The status of Powell's opinion was debated over the next 25 years, until a majority of the
Supreme Court finally embraced it in a 2003 case.


Swell. I guess that means we wait 20 years before this clears up, unless Congress clears it up first ... which means we wait 20 years.

1 Comments:

Anonymous Conservation Law Foundation said...

The New England-based Conservation Law Foundation recently composed this thought on the subject:

Supreme Court Ruling Hurts Wetlands Protection
CLF Concerned about Ecological Resources

In a decision that could have significant ramifications in New England and nationally, the Supreme Court handed down a fractured decision last week clouding decisions regarding the scope of the Clean Water Act and potentially leaving wetlands more vulnerable to development. For over 30 years the Army Corps of Engineers has interpreted the landmark environment law to regulate development activities that affect even the smallest streams and wetlands. A plurality of the Court’s justices issued opinions that reject the Corps’ long-standing rules.

The Supreme Court cases focused on two Michigan landowners attempting to build a shopping mall and condominium complex on wetlands. The recent decision significantly modifies the regulatory test for Clean Water Act jurisdiction over dredging and filling of wetlands and intermittent streams, requiring a case-by-case analysis of whether or not they fall under the purview of the Clean Water Act.
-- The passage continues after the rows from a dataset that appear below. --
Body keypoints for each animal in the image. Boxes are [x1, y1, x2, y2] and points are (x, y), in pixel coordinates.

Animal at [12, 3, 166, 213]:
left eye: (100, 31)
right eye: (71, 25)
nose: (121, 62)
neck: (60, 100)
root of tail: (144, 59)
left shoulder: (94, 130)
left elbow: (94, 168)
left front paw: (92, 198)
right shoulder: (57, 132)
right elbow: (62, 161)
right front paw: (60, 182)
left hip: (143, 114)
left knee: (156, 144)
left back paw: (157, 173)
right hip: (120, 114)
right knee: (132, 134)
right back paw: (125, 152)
Both cases will return to a lower appeals court for further review and suggested limitations on the Corps’ jurisdiction.

“The Court’s decision may be very bad for New England,” Christopher Kilian, Director of CLF’s Clean Water and Healthy Forests program, said. “Thousands of acres of sensitive wetlands are at risk for development, which would ultimately take a great toll on our water supply and ecosystems if unchecked.”

The court decided the case with a 5-4 vote, with Justice Kennedy writing a separate opinion and arguing against Justice Scalia’s attempt to dramatically narrow the scope of the Clean Water Act to exclude all waters that do not have a direct surface water connection to a navigable waterway. Kennedy proposed that in order for a wetland to qualify for federal protection under the Clean Water Act it must have “significant nexus” to a navigable body of water. Kennedy also urged the Corps to establish more specific regulations determining waterways eligibility for protection in order to avoid continuing the current case-by-case approach.